▸ Document text

+++++

# Transmision Leak!!!



## MaximaInMidwest (3 mo ago)

Good morning amazing people of this forum!

I am not a mechanic, but just replaceced this PITA power steering pump and high pressure line.... and changed my transmission fluid (106K)... and after starting and driving my car I started to hear high pitched noise from what it seams like could be tranny...and...I got a leak right from this spot (see attached pictures)

Is it even possible to tackle this at home garage? I do have 5 ton Big Red jacks though ( just in case if it would be helpfull)

Maximas are very painful - but I love to drive them ( weird relationship lol not helathy...but oh well  true love I guess)

Thank you everyone who don't care to paticipate


----------



## rogoman (Dec 16, 2004)

You'll have to determine if your leak is engine oil or A/T fluid but just looking at the picture, it looks like engine oil. It's a major PITA effort to replace the seal. The tranny needs to be removed in any case.


----------



## MaximaInMidwest (3 mo ago)

Here is a video of the weird growl it make when you sit on the Stop sign and then accelerate.Video


----------



## MaximaInMidwest (3 mo ago)

rogoman said:


> You'll have to determine if your leak is engine oil or A/T fluid but just looking at the picture, it looks like engine oil. It's a major PITA effort to replace the seal. The tranny needs to be removed in any case.


 So I did noticed that left valve cover is leaking heavily on the side of battery. I just replaced it, with a new cover. Probably will buy a better quality cover this time. Wil,l not trust Amazon with parts like that.It was an aftermarket valve cover and gasket. Oil is every where!

Could the sound on thge video be connected to that?


----------



## VStar650CL (Nov 12, 2020)

MaximaInMidwest said:


> So I did noticed that left valve cover is leaking heavily on the side of battery. I just replaced it, with a new cover. Probably will buy a better quality cover this time. Wil,l not trust Amazon with parts like that.It was an aftermarket valve cover and gasket. Oil is every where!

+++++

▸ Collected material
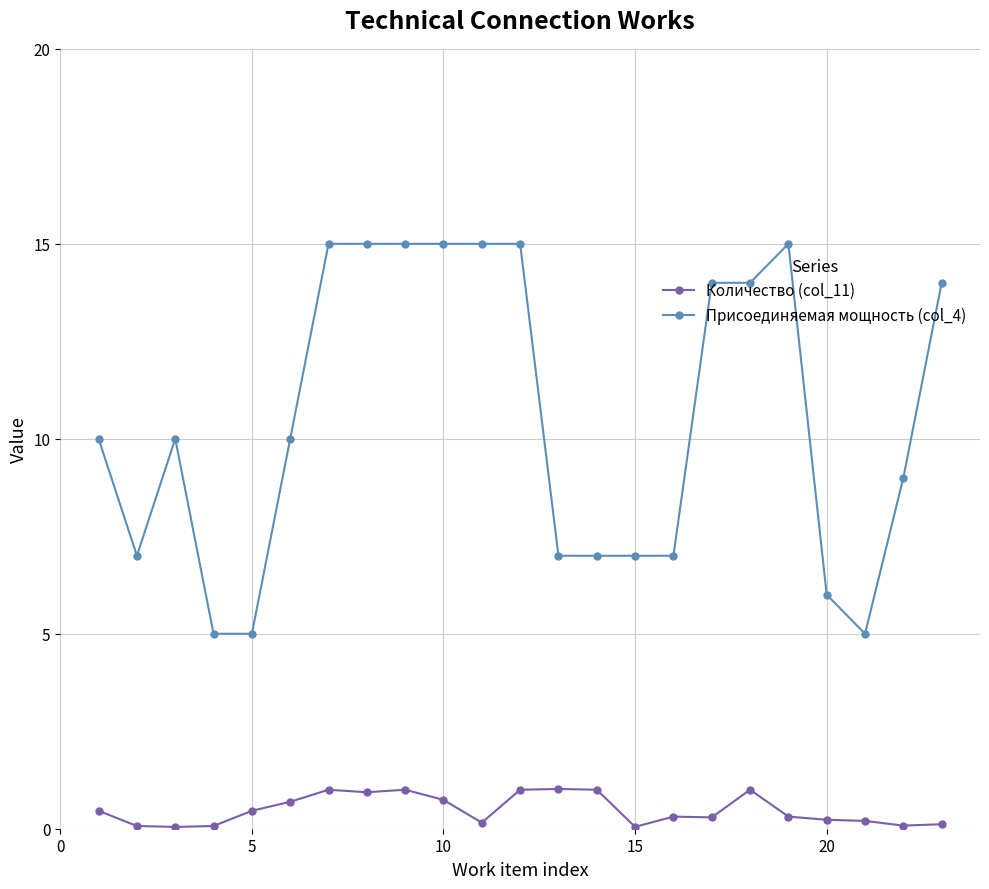

How many categories are shown in the chart?

23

+++++

▸ Exercises to complete
(1) Answer each question from the forum thread about the transmission leak.
(a) At what mileage was the transmission fluid changed?
(b) What size are the jacks the first poster owns?
(c) According to rogoman, what has to be removed to replace the seal?
(2) Carry on the forum thread about the transmission leak from where it stops.

▸ Answers to this exercise
(1)
(a) 106K
(b) 5 ton
(c) The transmission (tranny)

(2)
If you didn't use some RTV at all the spots where the gaskets turn sharp angles, there's a good chance you just rolled a gasket and pinched or distorted it. That's pretty much the case with all Nissan rocker covers that use a "channel" type rubber gasket, the corners always need extra sealing.


----------



## MaximaInMidwest (3 mo ago)

VStar650CL said:


> If you didn't use some RTV at all the spots where the gaskets turn sharp angles, there's a good chance you just rolled a gasket and pinched or distorted it. That's pretty much the case with all Nissan rocker covers that use a "channel" type rubber gasket, the corners always need extra sealing.


I only used where it is changing from flat to curved surface... but not all corners... Funny how now it leaks on the side where I didn't added RTV on the corners. Ughh lol...


----------



## MaximaInMidwest (3 mo ago)

So after wiping it really good and test driving....it didn't show a sign of a transmission fluid.

But it did leaked from valve cover gasket, which I probably overtightened with a wrong torque wrench (was too late I realized it and hoped for the best...ugh...).

But the weird growling sound only happens in Drive mode. Not at the first start. But if I put it in Drive and in Park it would stay. Reverse doesn't have growl.

I took manifold out in the first place to get access to ps high pressure line which is not leaking. Also replaced ps pump, both belts and pcv valve.

Here is the picture of the hose in the back of the manifold when it is growling in park. Maybe it could be connected. Hose seemed under vacuum pressure. (Should it be?)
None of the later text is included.